The initial description of the species was published in 2021 and was based on one rib bone. The newly excavated remains near the Moroccan town of Boulemane reveal one of the most elaborate armor structures seen among dinosaurs: meter-long spikes projecting from a bony neck collar, smaller spikes erupting from its ribs, a shield of spikes across its hips, and evidence of a tail weapon whose exact form remains a mystery.
Based on the preserved elements, palaeontologists think Spicomellus was a medium-sized ankylosaur, probably in the range of 4 to 5 meters long (13–16 feet). That’s much smaller than Cretaceous giants like Ankylosaurus (6–8 m), but still hefty, about the size of a car.

This armour was as much for show as it was for protection against attacks. The neck spikes alone, nearly a meter in length, would have been cumbersome to carry. “They’re also very visually striking, especially from the front. So we think they could have been used for some sort of display: either to scare off predators, or in courtship displays perhaps,” Maidment explains.
In other words, Spicomellus may have been part warrior, part show-off.
Why So Spiky?

Ankylosaurs are best known from the Cretaceous, when they swung massive tail clubs against predators like T. rex. But Spicomellus lived around 165 million years ago, in the Middle Jurassic, making it roughly 30 million years older than any ankylosaur previously known.
The new fossil includes two special “handle” vertebrae in the tail. These bones are a smoking gun: in later ankylosaurs they formed the stiffened base needed to wield a heavy club. Their presence in Spicomellus suggests that tail weapons evolved far earlier than scientists thought. “This suggests that tail weapons might have been a feature possessed by many ankylosaurs, and these were lost through their evolution in some forms and elaborated into clubs in others,” says Maidment.
This pushes back the timeline of dinosaur weaponry and hints that the arsenal of ankylosaurs was more diverse than once imagined.

If later ankylosaurs pared down their armour, why did their ancestors start so extravagantly? Scientists think sexual selection might hold the key. In living animals, flamboyant structures — stag antlers, peacock tails — often evolve as mating displays. The costly, oversized spikes of Spicomellus could have served the same role.
“No other vertebrate possesses the exceptionally elaborate dermal armour of Spicomellus,” the study authors write. Early ankylosaurs may have flaunted their spikes to impress mates or intimidate rivals, only later co-opting simpler armour for pure defence when predators grew larger and more dangerous.
Maidment notes that the shift may also reflect changing social behaviour. “Perhaps, through their evolution, social structures and behaviour changed so that such display structures were no longer required.”
Rethinking Armored Dinosaurs

This more detailed description of Spicomellus is important for ankylosaur evolution.

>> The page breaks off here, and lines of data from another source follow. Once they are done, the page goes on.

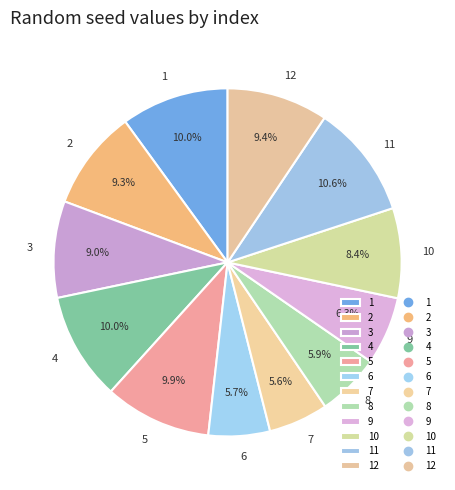

Between 4 and 3, which is larger?

4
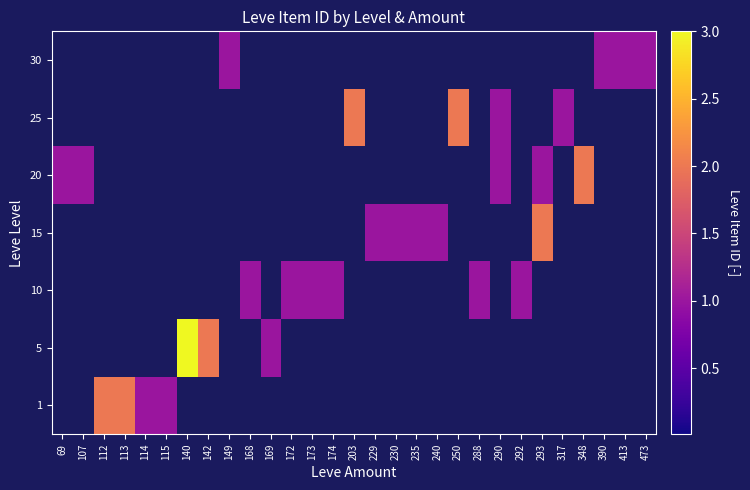

What is the greatest value displayed?

3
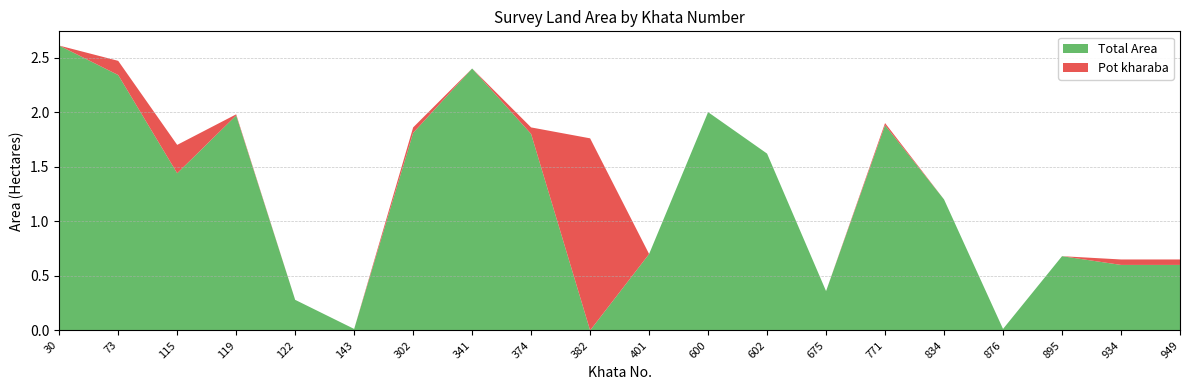

Reading left to right, extract all data points from this chart.

Total Area: 2.6	2.3	1.4	2.0	0.3	0.0	1.8	2.4	1.8	0.0	0.7	2.0	1.6	0.4	1.9	1.2	0.0	0.7	0.6	0.6
Pot kharaba: 0.0	0.1	0.3	0.0	0.0	0.0	0.1	0.0	0.1	1.8	0.0	0.0	0.0	0.0	0.0	0.0	0.0	0.0	0.1	0.1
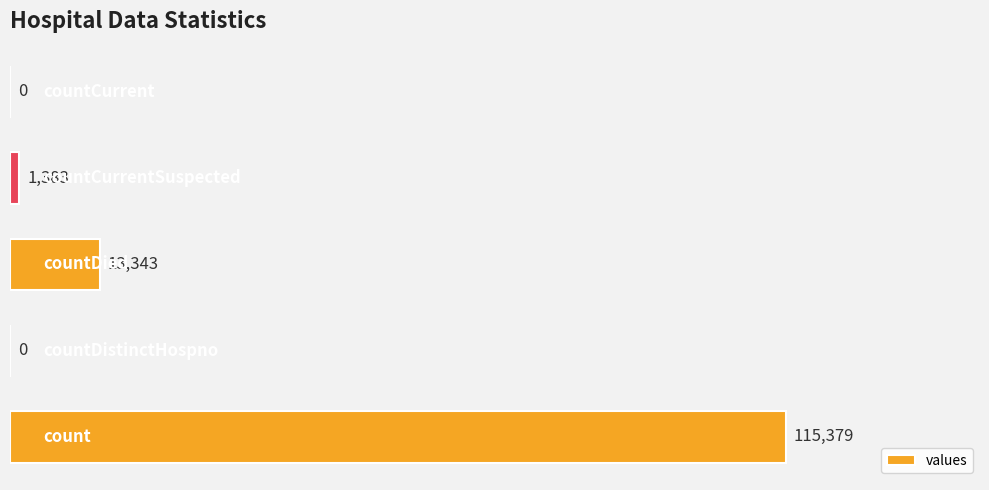

What is the sum of all values?

130105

Instead of starting modestly and bulking up over time, ankylosaurs may have begun with armour at its most flamboyant before simplifying into the more practical forms seen in the Cretaceous. It’s a clear example that evolution is never about becoming ‘stronger’ or ‘more complex’ but rather simply selects the most fit individuals in a population for a given environment.

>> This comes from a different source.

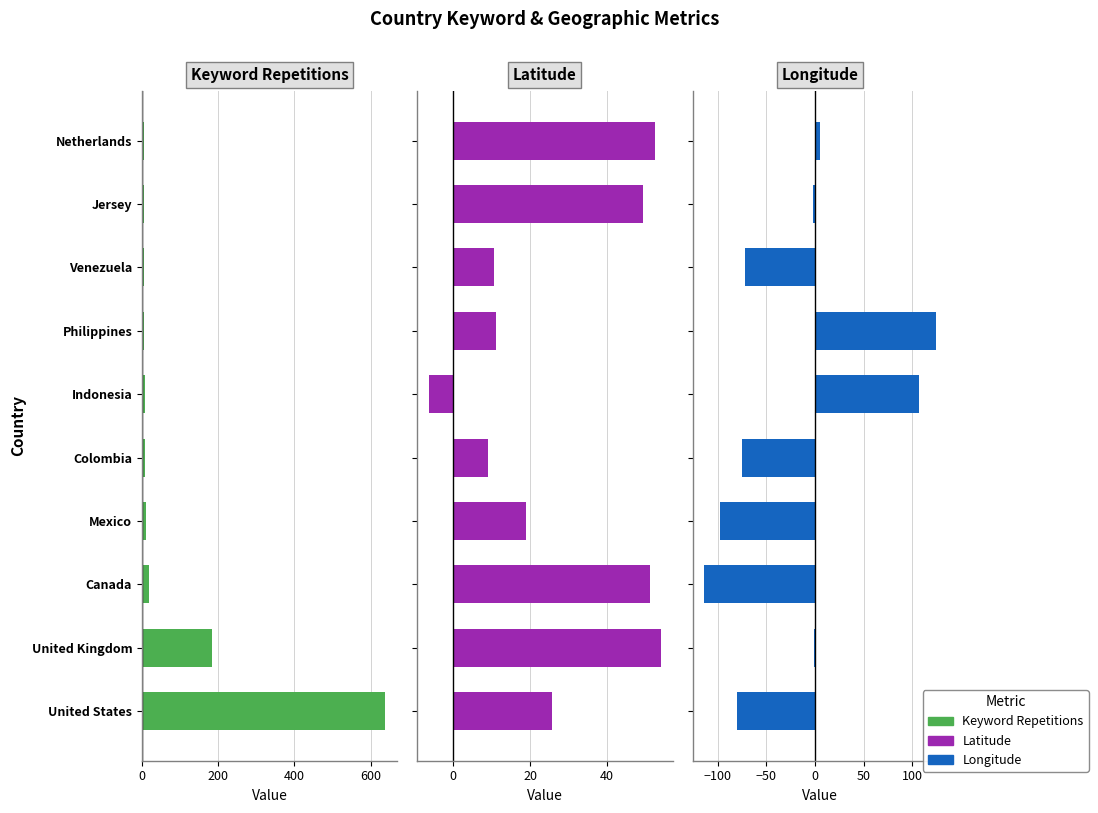

What position from the right is Venezuela?

3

For Maidment, that makes Spicomellus extremely interesting: “This incredibly elaborate armour might have been used for display as well as defence, and it changes our understanding of the development of ankylosaur armour, suggesting it actually got simpler and less elaborate through the evolution of the group.”

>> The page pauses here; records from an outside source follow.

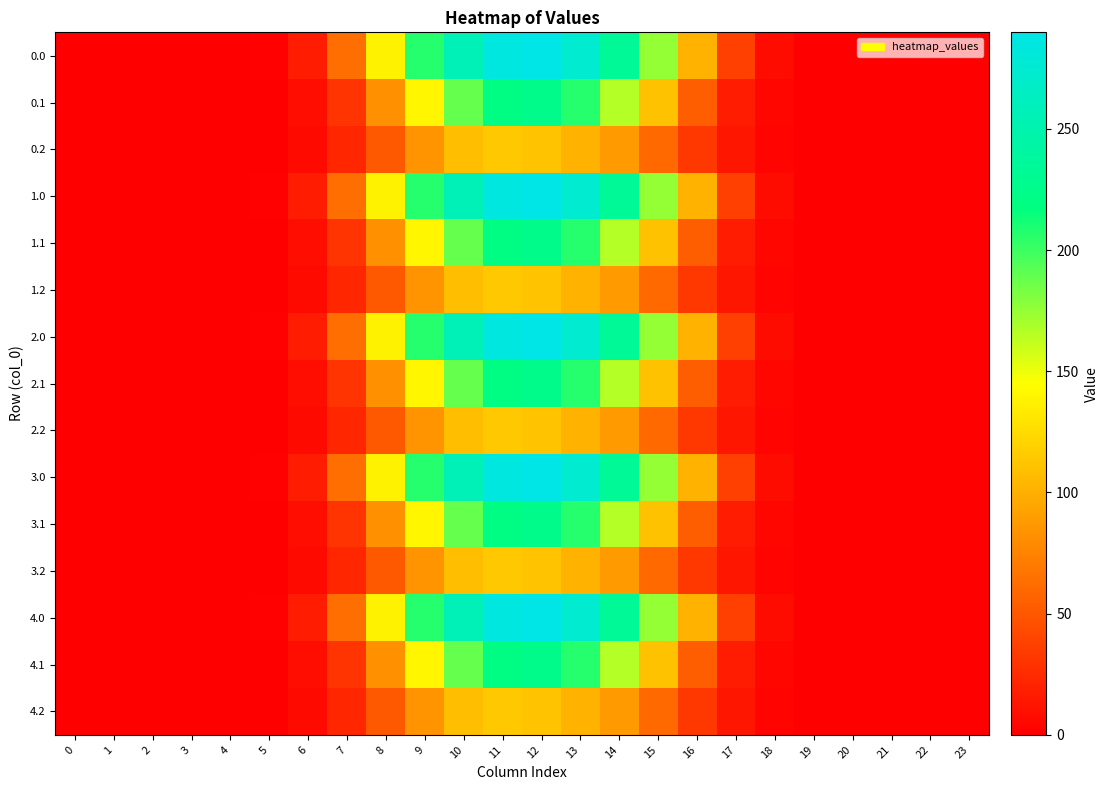

Which has a higher value, 21 or 5?

5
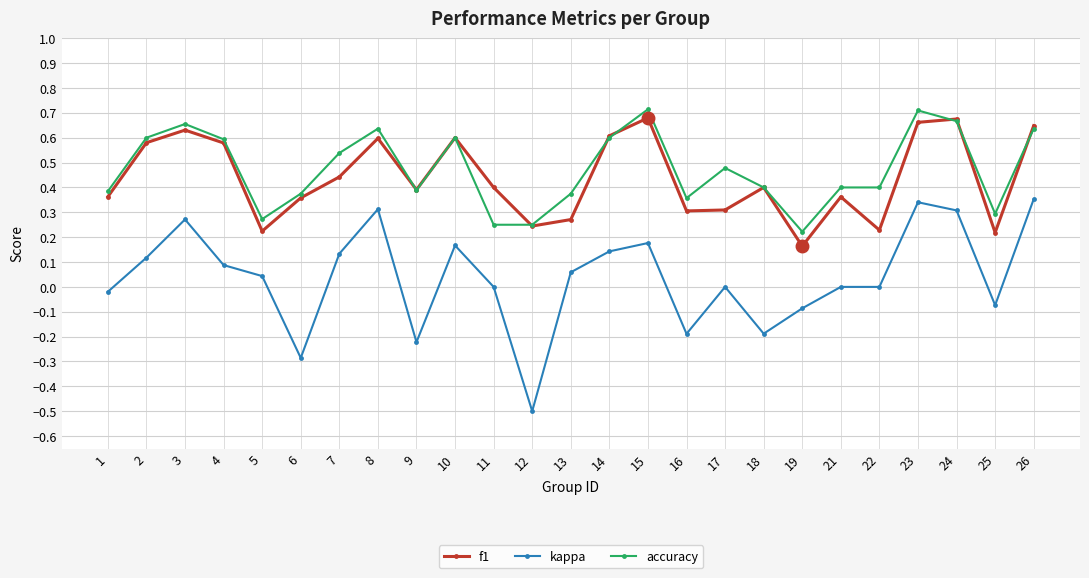

The value of f1 at 18 is 0.2. True or false?

False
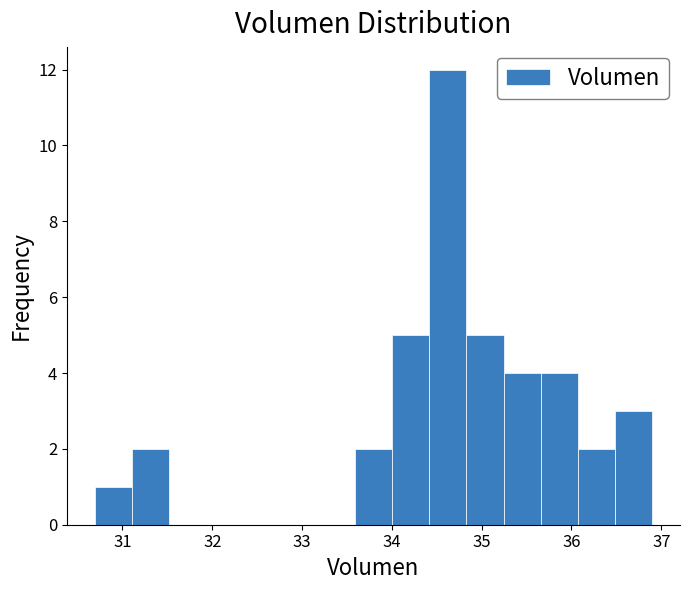

Reading left to right, list every bar in this chart as the range it spans on the x-axis followed by its height. Neither the bar edges nor the heights are printed on the chart, so give them approximately, as read against the axes.

30.7 to 31.1: 1
31.1 to 31.5: 2
31.5 to 31.9: 0
31.9 to 32.3: 0
32.3 to 32.8: 0
32.8 to 33.2: 0
33.2 to 33.6: 0
33.6 to 34.0: 2
34.0 to 34.4: 5
34.4 to 34.8: 12
34.8 to 35.2: 5
35.2 to 35.7: 4
35.7 to 36.1: 4
36.1 to 36.5: 2
36.5 to 36.9: 3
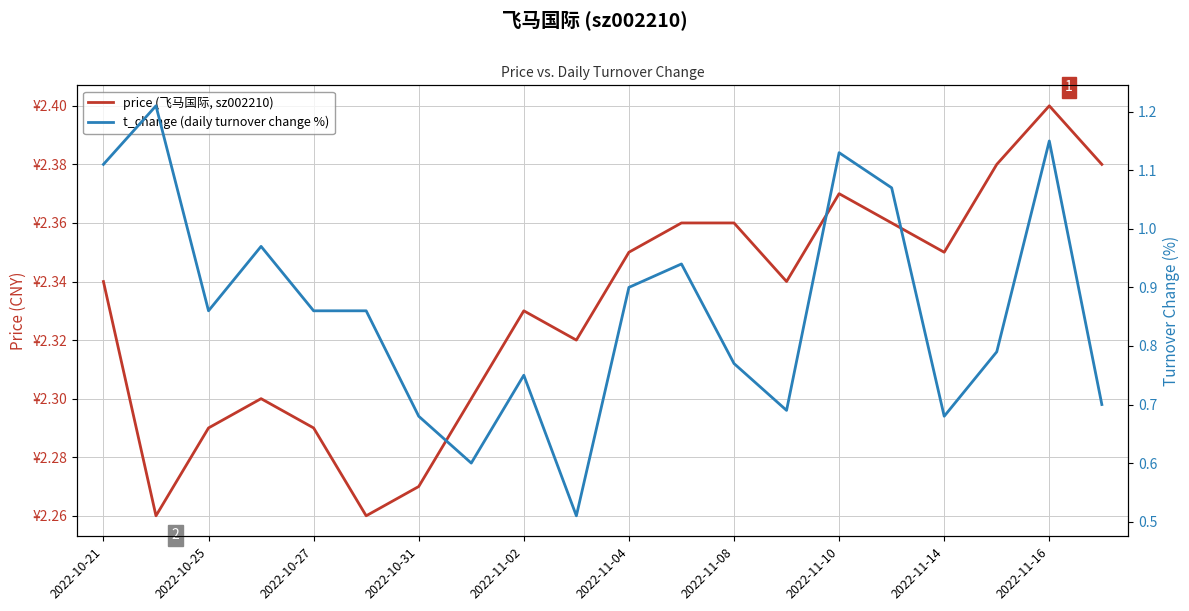

Rank the series at 2022-10-27 from highest to lowest value.

price (飞马国际, sz002210), t_change (daily turnover change %)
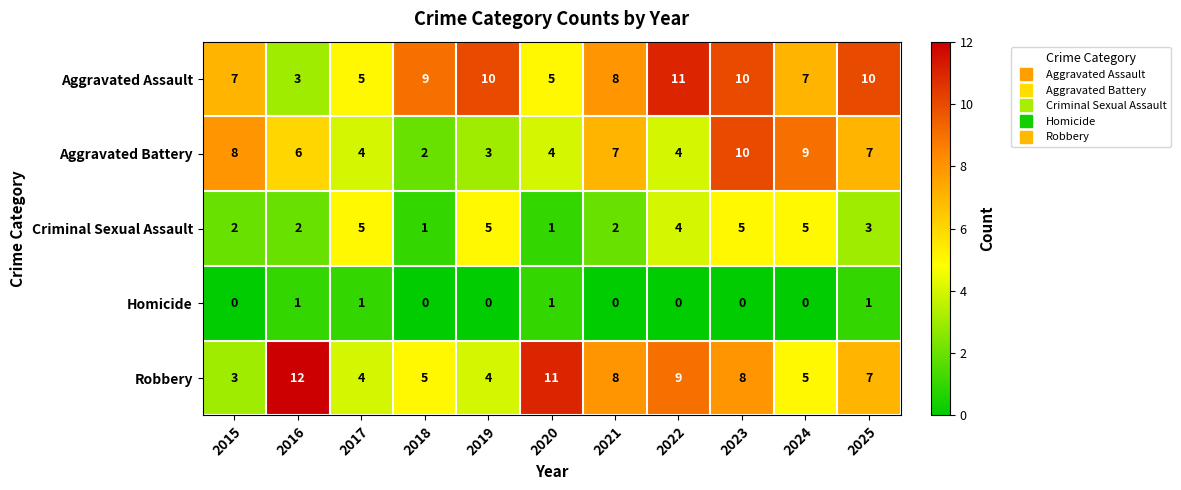

What is the difference between the highest and lowest values at 2019?

10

The dinosaur’s very name — Spicomellus, “collar of spikes” — now feels almost understated.
The fossil was found in 2023 in the El Mers III Formation, a Middle Jurassic deposit near Boulemane. Excavating in Morocco posed challenges, Maidment recalls. “When we started our collaborative work together, there were no vertebrate palaeontologists working in Moroccan universities, no natural history museums in which we could place the fossils we were finding, and no labs to clean and prepare the fossils for study.”
The project has since helped change that. Her team established a lab and fossil collection at Sidi Mohamed Ben Abdellah University in Fes, and has been training Moroccan researchers in excavation and preparation. The Spicomellus skeleton is now housed there.
The findings appeared in the journal Nature.